Faremmo bene ad applicare il principio di precauzione e a non perdere mai di vista il fatto che, proprio perché l’umanità è tendenzialmente egoista e bramosa di potere, bisogna temere il peggio da essa e fare in modo che questo peggio non trovi modo di esprimersi. L’unificazione dell’umanità in macro-entità statali federative non risolverebbe, da sola, i nostri problemi, perché se fosse l’utile a stabilire cosa sia giusto e sbagliato, non si potrebbe evitare che, un giorno, in altre circostanze, si decidesse che sarebbe nell’interesse del genere umano amputarne una sua parte (es. Israele, o gli Stati Uniti, o la Corea del Nord). Per questa ragione, il decentramento del potere è il miglior strumento per scongiurare un avvenire terribile. Umanità certamente unita, ma nel più pieno rispetto dei principi di libertà, uguaglianza e fratellanza, altrimenti la ribellione sarà un dovere ineludibile (cf. Spartaco).

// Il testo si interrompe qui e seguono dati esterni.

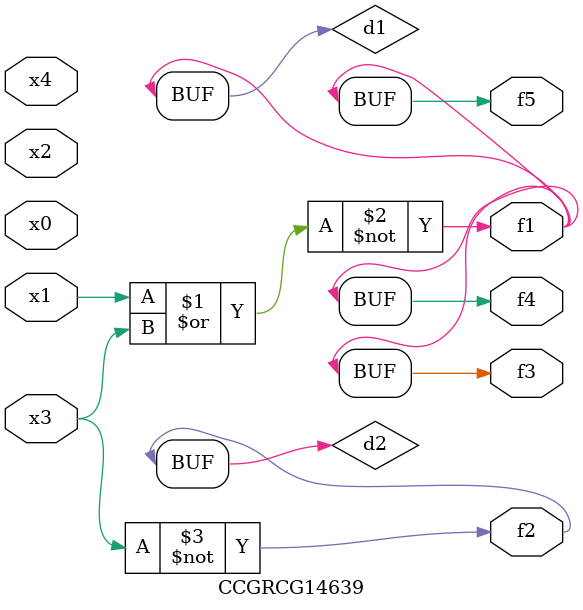
<source format=v>
module CCGRCG14639(
	input x0, x1, x2, x3, x4,
	output f1, f2, f3, f4, f5
);

	wire d1, d2;

	nor (d1, x1, x3);
	not (d2, x3);
	assign f1 = d1;
	assign f2 = d2;
	assign f3 = d1;
	assign f4 = d1;
	assign f5 = d1;
endmodule

</source>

Tutto questo nulla toglie all’innegabile bellezza e poesia della visione di Attali. Non posso infatti non condividere questo suo lodevole auspicio (op. cit. pp. 304-305):

Ogni essere umano deve disporre di una “cittadinanza mondiale”. Nessuno deve più essere “apolide”. Ciascuno deve sentirsi a casa propria sulla terra. Chiunque deve avere il diritto di lasciare il proprio paese d’origine e di essere accolto, almeno temporaneamente, in qualsiasi altro luogo. Ogni essere umano deve avere diritto a un insieme di beni universali: l’aria, l’acqua, i prodotti alimentari, la casa, le cure, l’istruzione, il lavoro, il credito, la cultura, l’informazione, un reddito equo per il suo lavoro, la protezione in caso di malattia o di invalidità; l’eterogeneità del modo di vivere, la vita privata, la trasparenza, la giustizia, il diritto di emigrare e quello di non farlo; la libertà di coscienza, di religione, d’espressione, di associazione; la fraternità, il rispetto dell’altro, la tolleranza, la curiosità, l’altruismo, il piacere di dare piacere, la felicità nel rendere gli altri felici, la molteplicità delle culture e delle concezioni di benessere“.

Contesto i modi e i tempi, non certo gli scopi (quelli ufficiali – le vere finalità di alcuni, e forse anche di Attali, sono verosimilmente altre), che sono lodevolissimi. È quella la nostra destinazione, l’unica degna di un’umanità possibile. Ma accelerare i tempi sfruttando delle crisi chiaramente pianificate a tavolino per estorcere alla popolazione un consenso che altrimenti non si sentirebbe di dare significa camminare sul filo del rasoio o nascondere dei fini malevoli.